__Problem A__
In the passage on partition refinement below, which states should be merged at the end of the first example?

Next, we split the state partition by distinguishable final states. In this case,
we would split it into { 1, 2, 3 }, { 4 }.
We then refine the transition partition by splitting it by the states that have
been distinguished. Here, the only transitions to 4 are both is the same set (set 2),
so the transition partition remains the same.
We can now execute the main loop of the algorithm:
1) Split the states by the transitions.
2) Split the transitions that are now reaching two different sets of the state partition.
3) Add any newly discovered "distinguisher" (the ones we split) to the list of "distinguisher"
to process.
In this case, we just iterate over the partition set in order, and add newly split transitions
to the end of the list.
In the example, we would first visit set 0. We have that state 1 is distinguishable
by "a", and the state partition would become { 1 }, { 2, 3 }, { 4 }.
We then visit transition set 1, it distinguishes state 1 which is already alone -> nothing to do.
Finally, we process the transition set 2, it distinguishes 2 and 3, they are already in the same
set -> nothing to do.
There is no more transition to process, we have 3 unique subsets and we should merge 2 and 3.
---
Okay, now how to we fit fallback transition in this model. In this patch, I take the conservative
approach: we split everything assuming fallback transition do not exist, then we refine
by the fallback transitions.
Let's take the following example:
1 --a--> 3
2 --a--> 3
1 -[f]-> 4
2 -[f]-> 5
and at this stage in the algorithm, we have the sets { 1, 2 }, { 3 }, { 4 }, { 5 }.
The states 1 and 2 are together because they cannot be distinguished by 'a', but
the fallback transition distinguishes them.
Since we have done every other split, we have one useful property: we know that every
state in every set transition with the exact set of characters within that set.
If that was not true, there would be one "distinguisher" 'x' that could spit the set
into two subsets: the one with the transition 'x' and the ones without.
Since all the transitions are the same, there is no overlap between the defined transition
and the fallback transition. Consequently, we can use the fallback transition as a whole
transition and use it to distinguish the states.
The fallback transitions are handled like any other transition, we have a partition of such
transitions and split by each of them. BUT, we can only use them after every unique transition
has been covered.

__Data section__
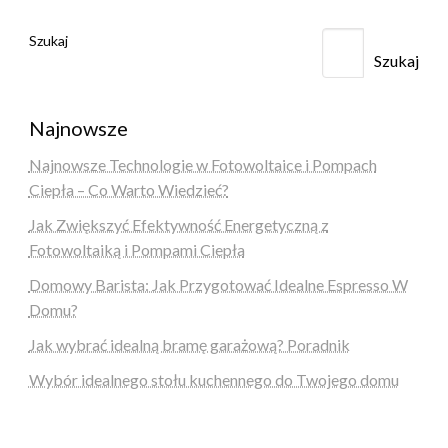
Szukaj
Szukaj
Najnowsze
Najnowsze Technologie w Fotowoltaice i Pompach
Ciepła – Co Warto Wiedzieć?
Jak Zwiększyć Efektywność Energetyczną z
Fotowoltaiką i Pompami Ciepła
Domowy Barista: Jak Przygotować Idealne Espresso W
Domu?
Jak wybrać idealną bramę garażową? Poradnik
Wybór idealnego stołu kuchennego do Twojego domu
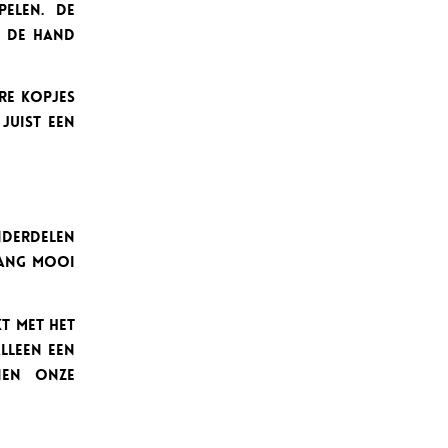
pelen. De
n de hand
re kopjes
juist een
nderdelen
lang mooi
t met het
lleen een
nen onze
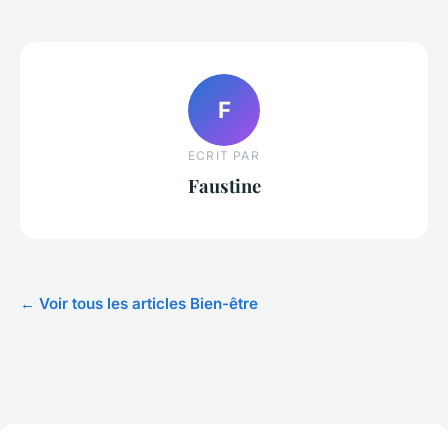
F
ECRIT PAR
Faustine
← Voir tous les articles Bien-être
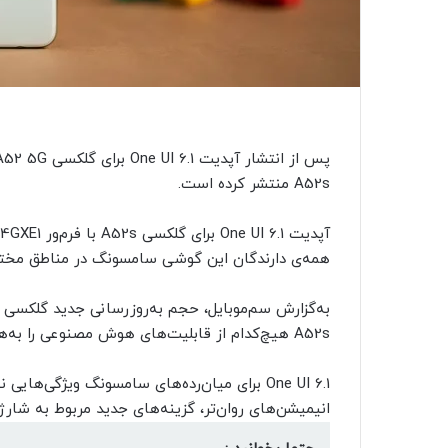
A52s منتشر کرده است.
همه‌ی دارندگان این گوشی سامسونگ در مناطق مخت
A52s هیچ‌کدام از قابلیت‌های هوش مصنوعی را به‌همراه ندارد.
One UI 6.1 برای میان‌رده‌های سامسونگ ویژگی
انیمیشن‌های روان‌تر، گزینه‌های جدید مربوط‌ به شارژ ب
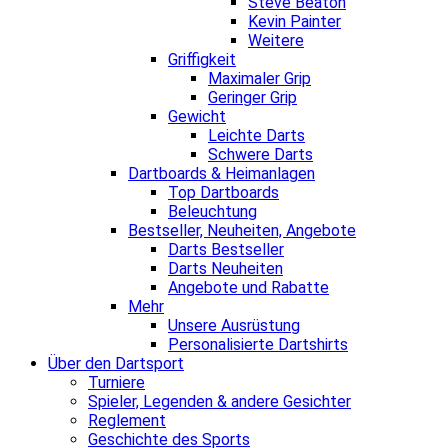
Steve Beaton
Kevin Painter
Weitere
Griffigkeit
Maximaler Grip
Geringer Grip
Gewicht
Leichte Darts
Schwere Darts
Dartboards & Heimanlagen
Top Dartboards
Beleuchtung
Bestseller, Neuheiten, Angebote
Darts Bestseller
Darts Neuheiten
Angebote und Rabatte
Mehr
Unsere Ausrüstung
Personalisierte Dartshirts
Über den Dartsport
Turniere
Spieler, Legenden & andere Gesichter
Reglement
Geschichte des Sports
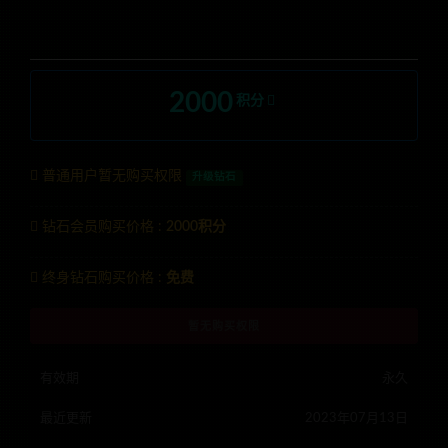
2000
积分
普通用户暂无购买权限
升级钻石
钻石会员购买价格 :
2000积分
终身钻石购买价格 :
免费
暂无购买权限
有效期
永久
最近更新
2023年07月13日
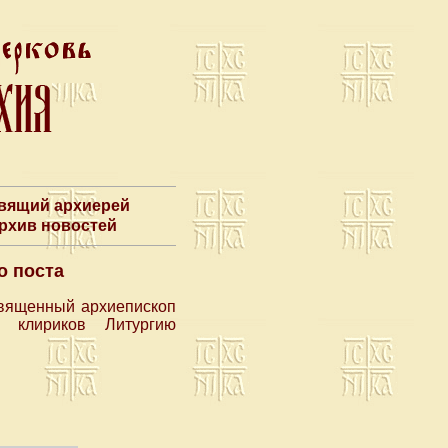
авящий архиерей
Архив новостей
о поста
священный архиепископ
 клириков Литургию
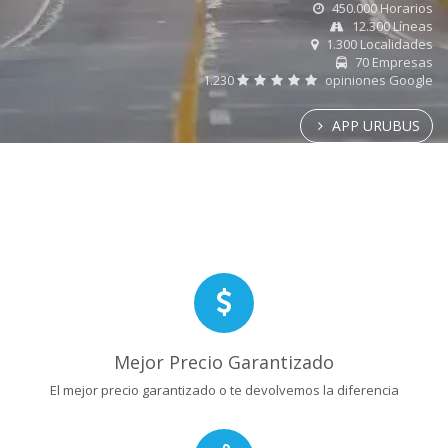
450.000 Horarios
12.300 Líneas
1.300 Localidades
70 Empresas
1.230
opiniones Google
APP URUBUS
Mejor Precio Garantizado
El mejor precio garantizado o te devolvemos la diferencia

__Problem B__
Please return every line of the entries above that contains the word "Neuheiten", treating case as significant.

__Exercise solution A__
States 2 and 3.

__Exercise solution B__
Bestseller, Neuheiten, Angebote
Darts Neuheiten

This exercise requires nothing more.